Inspiring people to get behind the women’s sports events coming to our shores this year is Chantal Bakersmith’s mission.
Chantal “Shorty” Bakersmith is putting her money where her mouth is. The Rugby World Cup team liaison knows every bit counts in making a difference in shifting the perception of women’s sport. So she’s going all in. She has subscribed to Sky Sport to watch the ICC Women’s Cricket World Cup and reads articles about the athletes, sparking conversations among her family and friends about gender equity in sport.
She admits that prior to the Women’s Cricket World Cup, which was the first of the four big events to grace our stadiums and screens this year, she had never watched the White Ferns. “But I got drawn into the characters. I knew it was important for me as a sportswoman to support the kaupapa [philosophy] of equity in women’s sport.”
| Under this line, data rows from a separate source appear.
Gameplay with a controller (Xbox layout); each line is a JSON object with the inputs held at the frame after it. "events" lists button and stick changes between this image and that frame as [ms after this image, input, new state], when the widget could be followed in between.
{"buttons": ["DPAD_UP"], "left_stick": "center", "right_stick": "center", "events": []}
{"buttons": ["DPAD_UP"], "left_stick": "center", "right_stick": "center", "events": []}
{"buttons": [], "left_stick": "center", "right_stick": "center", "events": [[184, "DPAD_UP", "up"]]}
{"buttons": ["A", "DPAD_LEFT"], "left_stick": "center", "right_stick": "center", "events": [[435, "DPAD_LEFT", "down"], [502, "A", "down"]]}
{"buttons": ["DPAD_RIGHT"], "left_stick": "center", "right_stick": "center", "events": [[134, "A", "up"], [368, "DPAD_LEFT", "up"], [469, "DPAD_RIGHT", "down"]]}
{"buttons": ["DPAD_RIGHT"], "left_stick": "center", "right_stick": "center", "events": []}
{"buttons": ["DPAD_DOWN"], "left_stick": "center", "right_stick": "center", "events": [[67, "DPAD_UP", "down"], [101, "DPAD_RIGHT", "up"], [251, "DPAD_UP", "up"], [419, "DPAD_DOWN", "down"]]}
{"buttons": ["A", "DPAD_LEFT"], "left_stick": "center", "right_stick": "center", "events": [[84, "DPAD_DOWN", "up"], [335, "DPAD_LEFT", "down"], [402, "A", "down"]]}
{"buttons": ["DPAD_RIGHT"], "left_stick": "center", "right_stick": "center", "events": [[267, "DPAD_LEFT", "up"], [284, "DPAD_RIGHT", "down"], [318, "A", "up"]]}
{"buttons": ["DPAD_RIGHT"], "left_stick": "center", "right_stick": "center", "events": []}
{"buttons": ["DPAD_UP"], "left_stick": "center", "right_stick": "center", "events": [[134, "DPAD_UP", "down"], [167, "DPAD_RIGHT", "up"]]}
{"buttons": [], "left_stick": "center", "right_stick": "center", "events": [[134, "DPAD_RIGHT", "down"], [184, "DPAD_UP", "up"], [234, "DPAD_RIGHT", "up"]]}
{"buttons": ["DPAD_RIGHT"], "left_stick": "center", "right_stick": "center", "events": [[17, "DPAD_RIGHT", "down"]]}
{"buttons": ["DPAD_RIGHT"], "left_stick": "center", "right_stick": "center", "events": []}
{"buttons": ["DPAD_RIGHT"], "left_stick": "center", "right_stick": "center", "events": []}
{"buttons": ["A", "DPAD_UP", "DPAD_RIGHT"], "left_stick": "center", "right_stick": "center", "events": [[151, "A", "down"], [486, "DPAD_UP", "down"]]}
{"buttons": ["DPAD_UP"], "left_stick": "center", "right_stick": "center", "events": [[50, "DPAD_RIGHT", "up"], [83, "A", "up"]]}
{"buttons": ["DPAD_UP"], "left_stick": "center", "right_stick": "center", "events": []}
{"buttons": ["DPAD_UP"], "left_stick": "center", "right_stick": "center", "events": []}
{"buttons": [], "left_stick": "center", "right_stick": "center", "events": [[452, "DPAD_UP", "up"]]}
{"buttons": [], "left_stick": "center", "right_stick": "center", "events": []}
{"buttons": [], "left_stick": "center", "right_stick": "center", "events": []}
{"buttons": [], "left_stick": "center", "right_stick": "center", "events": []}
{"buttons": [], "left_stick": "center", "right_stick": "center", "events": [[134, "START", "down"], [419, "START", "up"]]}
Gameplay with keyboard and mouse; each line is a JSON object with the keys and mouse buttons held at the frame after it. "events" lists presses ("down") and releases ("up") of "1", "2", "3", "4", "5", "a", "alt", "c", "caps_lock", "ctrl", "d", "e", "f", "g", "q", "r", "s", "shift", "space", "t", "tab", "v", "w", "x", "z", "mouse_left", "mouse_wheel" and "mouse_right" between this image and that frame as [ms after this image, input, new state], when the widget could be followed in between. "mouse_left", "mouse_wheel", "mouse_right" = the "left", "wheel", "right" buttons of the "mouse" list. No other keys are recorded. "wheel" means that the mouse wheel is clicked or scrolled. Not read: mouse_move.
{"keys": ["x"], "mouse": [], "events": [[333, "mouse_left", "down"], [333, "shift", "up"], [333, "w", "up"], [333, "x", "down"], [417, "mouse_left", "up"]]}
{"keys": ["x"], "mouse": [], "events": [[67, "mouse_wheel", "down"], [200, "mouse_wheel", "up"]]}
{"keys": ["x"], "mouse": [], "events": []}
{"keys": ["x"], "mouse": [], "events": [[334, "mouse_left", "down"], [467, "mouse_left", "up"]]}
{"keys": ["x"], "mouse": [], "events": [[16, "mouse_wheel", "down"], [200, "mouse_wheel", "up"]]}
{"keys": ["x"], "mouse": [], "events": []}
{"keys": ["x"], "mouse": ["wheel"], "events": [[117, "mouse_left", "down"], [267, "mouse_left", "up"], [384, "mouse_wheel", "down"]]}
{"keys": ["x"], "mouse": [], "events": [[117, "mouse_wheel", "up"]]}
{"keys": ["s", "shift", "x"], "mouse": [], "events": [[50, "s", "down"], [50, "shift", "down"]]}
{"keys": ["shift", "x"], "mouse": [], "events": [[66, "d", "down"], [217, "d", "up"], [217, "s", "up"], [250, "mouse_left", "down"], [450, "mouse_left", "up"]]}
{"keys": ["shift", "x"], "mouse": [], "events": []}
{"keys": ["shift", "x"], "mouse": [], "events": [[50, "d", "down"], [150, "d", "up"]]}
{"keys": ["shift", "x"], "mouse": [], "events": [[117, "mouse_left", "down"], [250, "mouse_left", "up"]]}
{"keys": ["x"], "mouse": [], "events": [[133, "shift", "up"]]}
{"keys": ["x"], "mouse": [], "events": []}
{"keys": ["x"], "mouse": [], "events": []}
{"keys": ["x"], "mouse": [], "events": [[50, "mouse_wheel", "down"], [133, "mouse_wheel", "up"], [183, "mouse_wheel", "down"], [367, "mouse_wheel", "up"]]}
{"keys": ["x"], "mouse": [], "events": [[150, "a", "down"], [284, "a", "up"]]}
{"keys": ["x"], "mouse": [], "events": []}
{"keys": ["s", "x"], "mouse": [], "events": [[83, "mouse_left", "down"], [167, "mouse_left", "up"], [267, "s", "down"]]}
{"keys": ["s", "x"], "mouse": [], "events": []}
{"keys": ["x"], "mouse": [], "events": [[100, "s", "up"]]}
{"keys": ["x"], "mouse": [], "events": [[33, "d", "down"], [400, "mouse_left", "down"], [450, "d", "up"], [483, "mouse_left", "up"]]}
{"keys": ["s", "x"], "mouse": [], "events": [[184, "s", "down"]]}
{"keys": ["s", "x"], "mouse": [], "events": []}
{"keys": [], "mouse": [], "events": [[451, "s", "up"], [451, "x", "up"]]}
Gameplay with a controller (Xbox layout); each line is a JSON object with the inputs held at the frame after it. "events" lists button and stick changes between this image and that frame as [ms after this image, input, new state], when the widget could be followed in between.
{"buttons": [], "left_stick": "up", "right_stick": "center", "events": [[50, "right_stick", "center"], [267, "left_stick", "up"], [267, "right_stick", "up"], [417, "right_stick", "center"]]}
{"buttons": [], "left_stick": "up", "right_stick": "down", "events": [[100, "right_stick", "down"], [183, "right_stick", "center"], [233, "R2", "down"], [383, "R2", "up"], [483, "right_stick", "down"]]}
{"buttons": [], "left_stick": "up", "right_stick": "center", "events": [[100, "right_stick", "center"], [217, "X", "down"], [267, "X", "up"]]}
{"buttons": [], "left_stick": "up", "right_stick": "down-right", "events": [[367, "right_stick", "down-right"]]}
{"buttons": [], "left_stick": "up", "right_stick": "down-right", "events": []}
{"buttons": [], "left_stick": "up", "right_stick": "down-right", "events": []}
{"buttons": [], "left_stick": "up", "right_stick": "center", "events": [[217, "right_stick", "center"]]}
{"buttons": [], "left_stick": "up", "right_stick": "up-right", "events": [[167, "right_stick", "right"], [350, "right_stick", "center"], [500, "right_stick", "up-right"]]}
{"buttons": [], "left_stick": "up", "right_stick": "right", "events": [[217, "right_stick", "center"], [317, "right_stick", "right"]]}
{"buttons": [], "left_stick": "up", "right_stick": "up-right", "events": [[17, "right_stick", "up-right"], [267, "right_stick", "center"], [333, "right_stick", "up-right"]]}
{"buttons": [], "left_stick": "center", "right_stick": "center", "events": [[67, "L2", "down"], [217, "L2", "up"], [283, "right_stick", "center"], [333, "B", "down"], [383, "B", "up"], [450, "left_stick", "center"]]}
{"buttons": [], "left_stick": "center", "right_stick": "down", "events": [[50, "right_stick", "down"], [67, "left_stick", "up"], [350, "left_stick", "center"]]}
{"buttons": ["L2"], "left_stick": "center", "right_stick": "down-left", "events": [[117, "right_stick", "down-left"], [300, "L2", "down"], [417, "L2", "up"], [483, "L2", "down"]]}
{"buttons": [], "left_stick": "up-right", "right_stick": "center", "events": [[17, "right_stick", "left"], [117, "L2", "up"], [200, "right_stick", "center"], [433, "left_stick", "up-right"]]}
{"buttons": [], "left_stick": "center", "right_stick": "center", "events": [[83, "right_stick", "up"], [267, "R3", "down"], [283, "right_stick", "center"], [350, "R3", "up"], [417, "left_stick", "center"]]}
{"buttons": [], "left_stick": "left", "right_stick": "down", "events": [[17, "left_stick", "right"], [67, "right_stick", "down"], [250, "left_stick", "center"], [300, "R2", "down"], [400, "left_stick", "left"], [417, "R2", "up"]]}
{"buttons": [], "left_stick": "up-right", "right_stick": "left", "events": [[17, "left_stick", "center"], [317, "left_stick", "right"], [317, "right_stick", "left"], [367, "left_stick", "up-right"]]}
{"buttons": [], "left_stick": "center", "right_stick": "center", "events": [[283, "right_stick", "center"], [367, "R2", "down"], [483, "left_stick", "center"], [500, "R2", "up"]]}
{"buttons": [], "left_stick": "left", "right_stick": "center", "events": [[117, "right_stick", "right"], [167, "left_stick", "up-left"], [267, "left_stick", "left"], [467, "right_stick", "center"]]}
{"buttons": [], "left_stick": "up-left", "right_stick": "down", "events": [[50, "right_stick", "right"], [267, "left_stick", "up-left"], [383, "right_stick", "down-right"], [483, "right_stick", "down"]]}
Chantal, 42, leadership lecturer at Te Whare Wānanga O Wairaka (Unitec), was first inspired to get into rugby by her whānau. After being involved in the game for more than half her life, serving in all types of roles from playing and coaching to being an administrator, she has rugby woven into her core.
“As tamariki, that classic Kiwi story of coming together marae-style in the lounge with my grandparents, parents, and siblings in the early hours of the morning to watch the All Blacks is one of my first memories of rugby,” says Chantal. “Staying involved in rugby is based around helping people. That’s a core value of mine, it’s embedded in my kaupapa, which I think comes from my parents and whānau.”
It also shows in Chantal’s recent oral history research project, “The Tale of the Rugby Ball and Me”, in which she interviews women who have given to the game.
The decision by World Rugby to include the 1991 and 1994 RWC winning teams on the trophy is very special, she says. America will be down as the first winners and England will feature twice. “To have those teams put on there adds to the true whakapapa of the cup,” she says.
Chantal will continue to add to her kaupapa as a RWC team liaison for visiting teams, a role she has played for other competitions. “When I’m in that liaison role, I want to do it the best I can to help those people. The other thing I love doing is showing them ‘this is my city’. Tāmaki Makaurau is my home and I want to show them the amazing things we have here.”
Before the match, Chantal, her wife, Rhyannon, and their son, Kit, will catch a train to either Morningside or Kingsland. The Morningside Tavern offers great food and drink. “The other option is getting off at Kingsland and going to Portland Public House,” she says. For other great dining spots recommended by locals, see iconiceats.co.nz.
Chantal also recommends getting out and about on one of the city’s many volcanoes. “There are 53 maunga,” she says. “You’ve got Mt. Albert Ōwairaka and Maungawhau, which is Mt. Eden, and that’s really special because you get to see the crater. It’s also special because you see the view of Auckland City, including Eden Park and Rangitoto.”
She says the Auckland War Memorial Museum Tāmaki Paenga Hira and Auckland Art Gallery Toi o Tāmaki are great wet-weather options.
For her, it’s easy to see why people should come to the RWC. “First, you get to watch the best in the world. Second, you get to support women’s sports and the kaupapa of gender equity. And lastly, it’s being hosted in Tāmaki Makaurau.”